• _WHAT IS BEING ASKED_
If a line in the data holds the string "Table", list it.

• _RECORDS SUPPLIED_
● ● ●

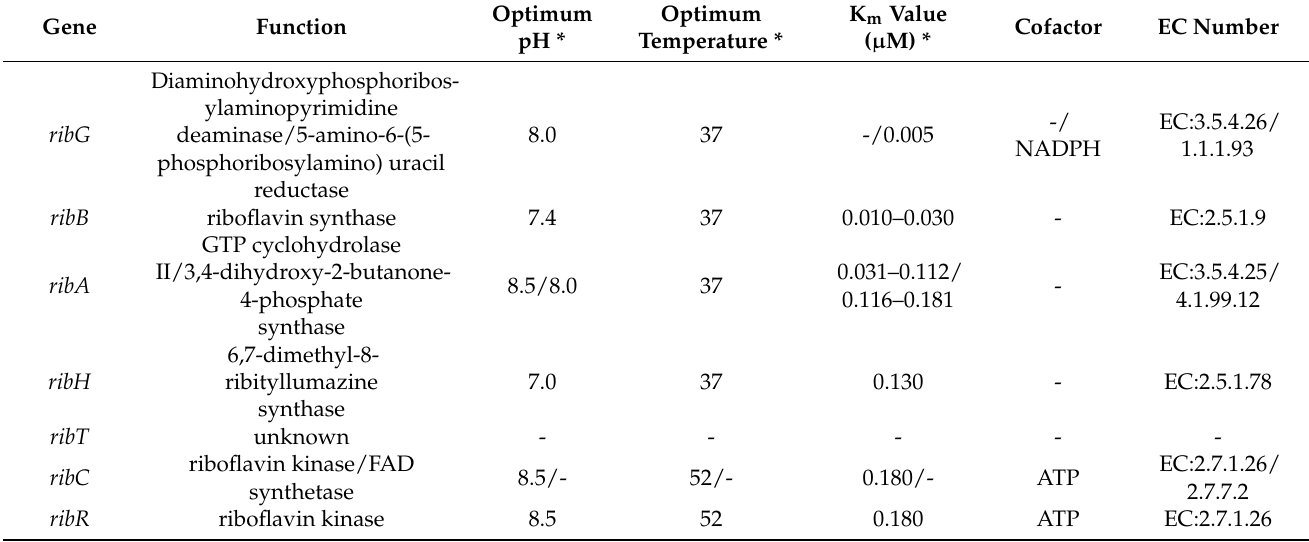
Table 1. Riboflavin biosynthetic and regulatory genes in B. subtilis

● ● ●

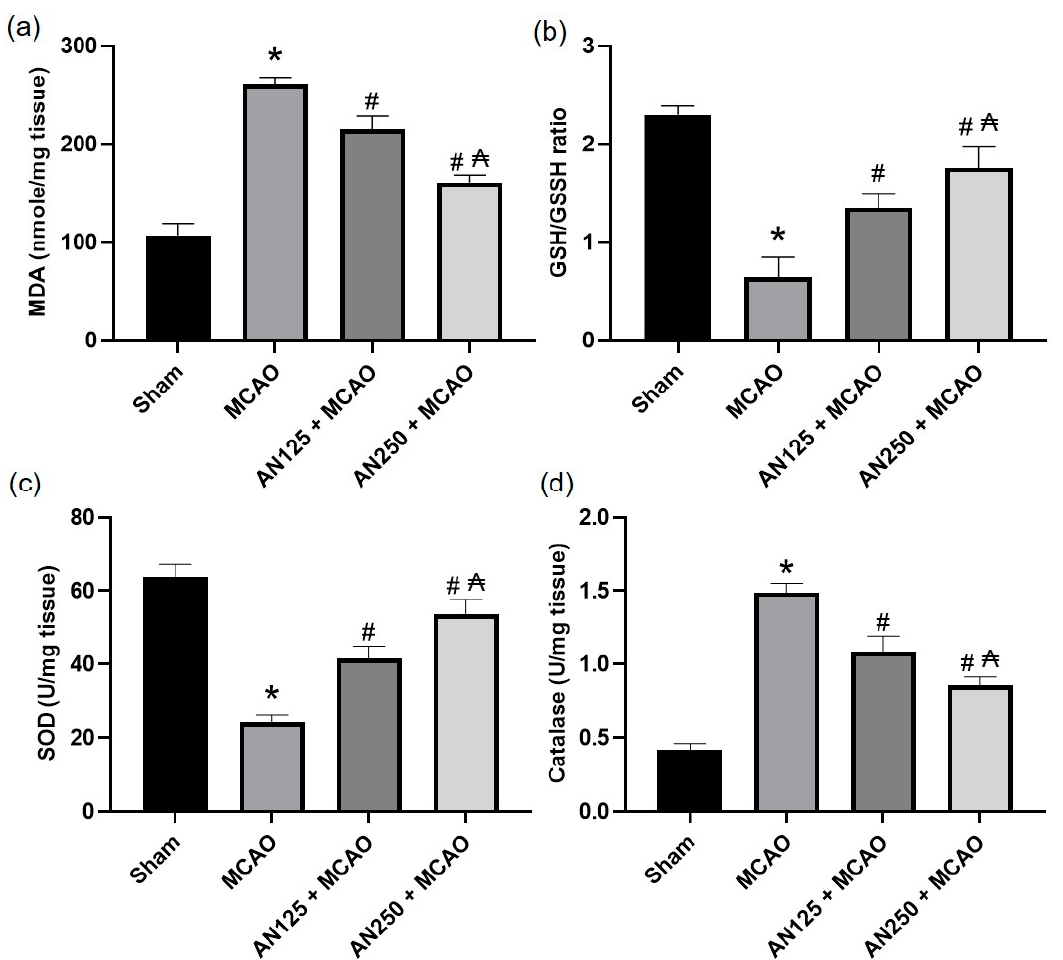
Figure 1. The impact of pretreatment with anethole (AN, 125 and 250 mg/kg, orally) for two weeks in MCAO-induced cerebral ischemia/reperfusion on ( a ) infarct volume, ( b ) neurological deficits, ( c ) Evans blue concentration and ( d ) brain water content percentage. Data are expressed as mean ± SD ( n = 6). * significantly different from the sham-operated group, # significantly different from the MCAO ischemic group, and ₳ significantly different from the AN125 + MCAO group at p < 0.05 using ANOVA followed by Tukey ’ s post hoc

● ● ●

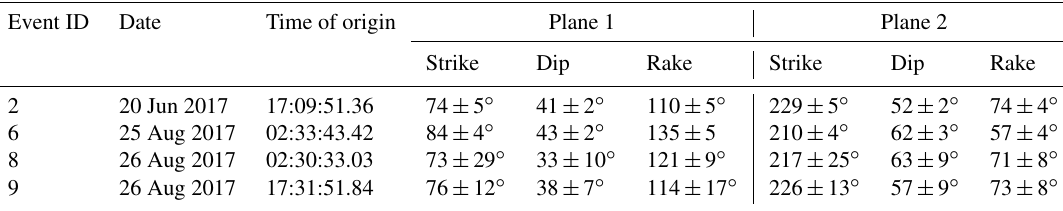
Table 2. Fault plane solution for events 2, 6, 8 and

● ● ●

• _WRITTEN REPLY_
Table 1. Riboflavin biosynthetic and regulatory genes in B. subtilis
Table 2. Fault plane solution for events 2, 6, 8 and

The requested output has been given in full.